Mphnewws, Jakarta — Slogan “Kamu Tidak Akan Memiliki Apa-apa” kerap dikaitkan dengan konsep The Great Reset, sebuah agenda global yang disebut-sebut demi masa depan berkelanjutan. Namun di balik narasi modernisasi dan efisiensi, muncul pertanyaan: siapa sebenarnya yang memegang kendali?
Konsep ini memadukan identitas digital, skor sosial, hingga potensi hilangnya kepemilikan pribadi. Kritik mengalir karena banyak pihak menilai wacana ini berpotensi mengikis kebebasan individu dan memusatkan kekuasaan pada segelintir elite.
“The Great Reset” awalnya dipopulerkan World Economic Forum (WEF) sebagai langkah membangun ekonomi hijau pascapandemi COVID-19. Namun para pengamat melihat, slogan-slogan futuristik seperti ini kerap dimanfaatkan untuk memperluas kontrol lewat teknologi—dari data pribadi hingga sistem keuangan.
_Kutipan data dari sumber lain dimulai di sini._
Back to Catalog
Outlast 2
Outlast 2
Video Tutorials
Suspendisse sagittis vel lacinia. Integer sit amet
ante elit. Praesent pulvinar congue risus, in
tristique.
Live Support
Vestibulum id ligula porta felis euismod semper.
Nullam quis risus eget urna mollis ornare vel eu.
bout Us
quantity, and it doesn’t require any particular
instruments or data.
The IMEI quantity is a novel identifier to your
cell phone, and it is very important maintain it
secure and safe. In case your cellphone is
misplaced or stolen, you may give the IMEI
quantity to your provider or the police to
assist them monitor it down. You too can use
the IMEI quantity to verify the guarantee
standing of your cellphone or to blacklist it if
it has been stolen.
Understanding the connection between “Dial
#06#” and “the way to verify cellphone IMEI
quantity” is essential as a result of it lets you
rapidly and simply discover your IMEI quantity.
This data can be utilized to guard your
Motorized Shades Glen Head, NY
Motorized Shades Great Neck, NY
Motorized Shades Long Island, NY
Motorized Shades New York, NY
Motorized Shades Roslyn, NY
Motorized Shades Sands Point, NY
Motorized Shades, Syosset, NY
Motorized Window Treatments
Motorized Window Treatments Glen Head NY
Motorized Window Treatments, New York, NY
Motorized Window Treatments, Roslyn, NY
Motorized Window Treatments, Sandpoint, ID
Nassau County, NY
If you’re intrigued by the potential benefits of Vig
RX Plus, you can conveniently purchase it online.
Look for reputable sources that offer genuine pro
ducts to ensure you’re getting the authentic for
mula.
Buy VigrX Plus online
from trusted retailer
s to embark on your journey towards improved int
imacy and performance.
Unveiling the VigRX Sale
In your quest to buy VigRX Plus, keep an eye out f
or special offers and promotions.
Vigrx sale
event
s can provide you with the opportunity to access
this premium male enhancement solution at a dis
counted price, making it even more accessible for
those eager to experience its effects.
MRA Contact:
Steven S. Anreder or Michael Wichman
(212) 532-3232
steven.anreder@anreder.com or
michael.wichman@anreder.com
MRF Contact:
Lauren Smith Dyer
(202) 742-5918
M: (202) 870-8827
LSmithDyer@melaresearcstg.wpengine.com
Sejumlah negara mulai menguji coba sistem identitas digital dan mata uang digital bank sentral (CBDC). Pendukung menyebut langkah ini akan meningkatkan keamanan dan efisiensi transaksi. Sebaliknya, para penentang menilai risiko pengawasan massal dan pembatasan hak kepemilikan jadi isu serius yang tak boleh diabaikan.
Pertanyaannya kini bukan sekadar teknologi apa yang akan diterapkan, melainkan siapa yang akan menentukan batasan dan bagaimana dampaknya terhadap kehidupan masyarakat di masa depan.